RESIDENTS IN six rural communities are to benefit from the new 'JN Swipe', a project being rolled out in Balaclava and Southfield in St Elizabeth; Lionel Town in Clarendon; Grange Hill in Westmoreland; Lawrence Tavern in St Andrew, and Yallahs in St Thomas, by the Jamaica National Building Society (JNBS) Foundation.
Residents are now able to make financial transactions by 'swiping' their existing JNBS 24/7 Teller debit card at participating merchants in their communities to access cash from their accounts and purchase items from all participating companies; receive remittances via the JN Money Transfer card, and pay their JN Small Business loans.

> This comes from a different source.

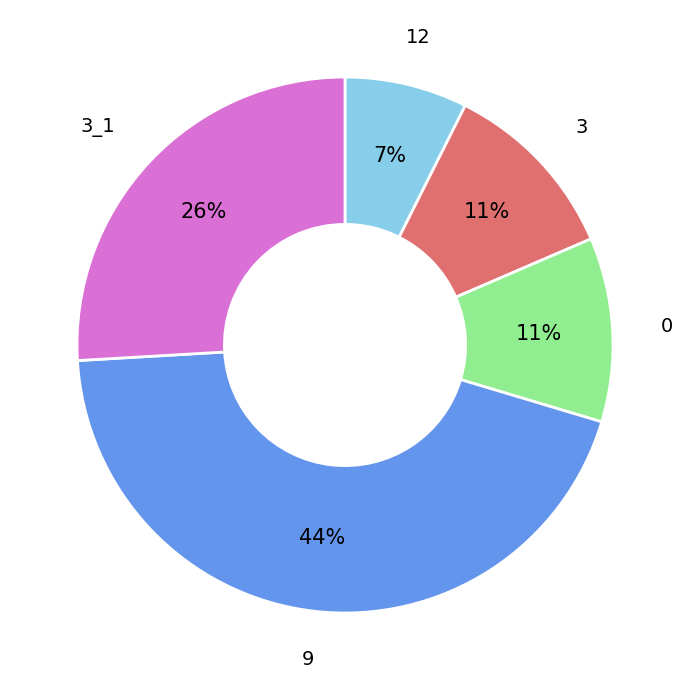

To the nearest percent, what is the difference between the 9 and 0 slice percentages?

33%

The merchants in the communities, working in partnership with the JN Foundation, will facilitate the service through the provision of point-of-sale terminals and mobile cellular phone data system, said Saffrey Brown, general manager of JN Foundation. She explained that the services will be accessed through the use of JNMT cards as well as the JNBS 24/7 Teller Debit Card for members of Jamaica National.
The JN Swipe project emerged from a partnership between JN Foundation and the Inter- Ameri-can Development Bank and its objective is to make financial service more readily available to persons living in rural comm-unities.

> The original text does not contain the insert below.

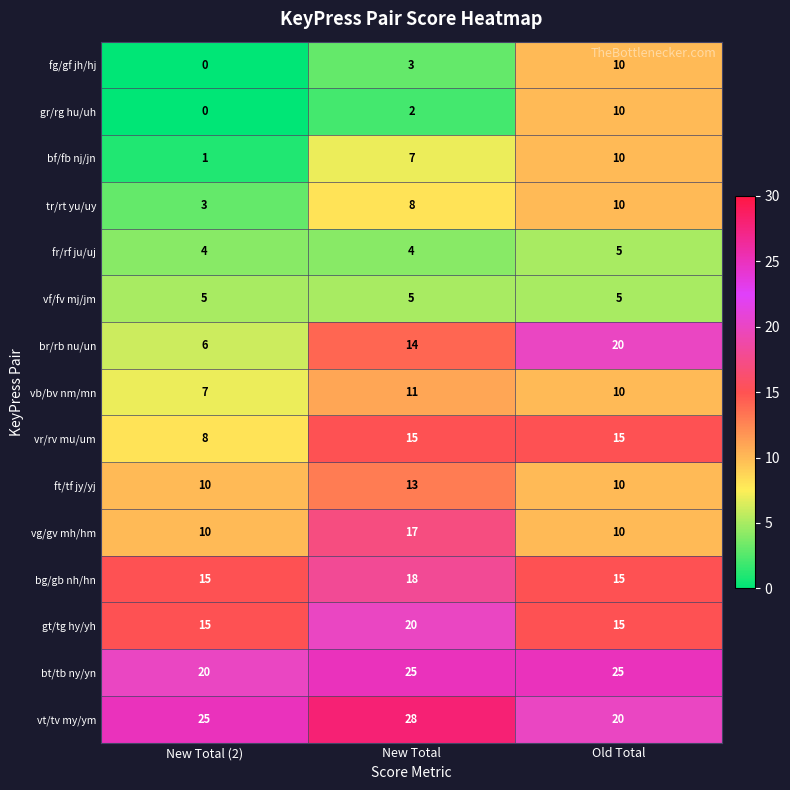

True or false: gt/tg hy/yh has a value of 7 at Old Total.

False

"This project will help to remove the 'poverty penalty' where persons of lower income level tend to pay a higher financial cost to access financial services and basic amenities. Residents will be able to stay in their communities and access necessary financial services," she explained.
Brown said the partnership will facilitate the roll-out of the JN Swipe in 10 rural communities. "The project is being piloted first in these rural communities and will be rolled out shortly to the rest of Jamaica," she explained. "We are, in essence, removing the barriers to financial access for our rural clients."
She said the project is also likely to boost business activity for these communities as residents can now "bank on their communities in more ways than one".
The project received partial funding through the Multilateral Investment Fund, a member of the IDB Group.